The food infrastructure for a resilient community is dedicated to the provision of integrated food-fiber-fuel systems for advanced civilization and resilient communities and aims to demonstrate a best-practice system for feeding 100-200 people with a core team of 4 agricultural generalists, or Open Source Agroecologists. The difference between our work and other work on food systems is that we are interested in an explicit goal of :

  1. a full-diet, local, year-round food system
  2. economic feasibility for feeding 100-200 people with the stewardship of 4 people by using high, appropriate technology equipment
  3. distributive economic nature of the venture – in that enterprise documentation and replication assistance for the enterprise is available.
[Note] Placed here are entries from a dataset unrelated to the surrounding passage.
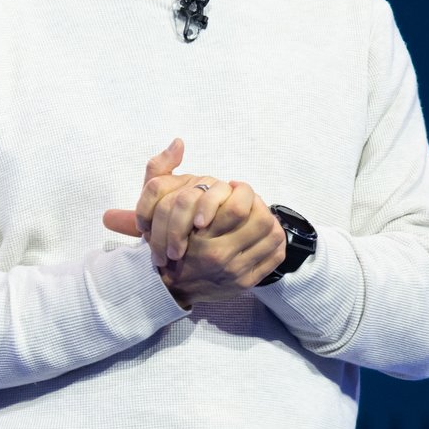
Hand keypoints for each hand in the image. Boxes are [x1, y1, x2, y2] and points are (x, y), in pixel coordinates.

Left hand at [100, 137, 226, 258]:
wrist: (231, 236)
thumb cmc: (189, 234)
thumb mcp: (161, 230)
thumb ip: (135, 222)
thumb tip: (106, 217)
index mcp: (174, 184)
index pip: (153, 186)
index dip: (143, 209)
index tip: (142, 232)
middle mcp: (195, 180)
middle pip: (171, 197)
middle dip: (164, 229)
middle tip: (163, 256)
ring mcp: (217, 184)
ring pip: (192, 196)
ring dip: (182, 224)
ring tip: (179, 250)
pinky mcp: (238, 190)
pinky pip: (223, 193)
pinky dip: (210, 208)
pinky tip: (203, 227)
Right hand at [158, 178, 286, 304]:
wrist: (167, 287)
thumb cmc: (164, 243)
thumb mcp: (153, 206)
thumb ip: (161, 171)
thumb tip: (179, 142)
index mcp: (201, 238)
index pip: (239, 207)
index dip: (243, 191)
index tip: (235, 187)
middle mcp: (220, 256)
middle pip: (261, 220)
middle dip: (259, 203)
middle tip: (250, 200)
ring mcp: (236, 271)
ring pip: (272, 235)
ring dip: (270, 220)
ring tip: (258, 215)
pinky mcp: (247, 283)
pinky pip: (275, 256)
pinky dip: (275, 241)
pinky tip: (264, 234)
We are proposing the integration of perennial agriculture, living gene bank, open source equipment, and agroecology – or what we call open source agroecology - towards a replicable package of providing healthy, local food for everybody. We propose community supported production as a means of linking the urban and rural landscapes in a mutual inter-independence for providing food, biofuels, lumber, and other products. Can this become a viable and mainstreamable model for providing needs from local resources? What items of local production can be included in this? If our program is insufficient, what are we missing?

Vision Statement

At Factor e Farm we aim to produce a template for a subsistent food system, that is replicable, scalable, and adaptive for anyone looking to live off of their land using low-cost materials and sustainable practices, enabling them to be autonomous in terms of food, fiber, and fuel.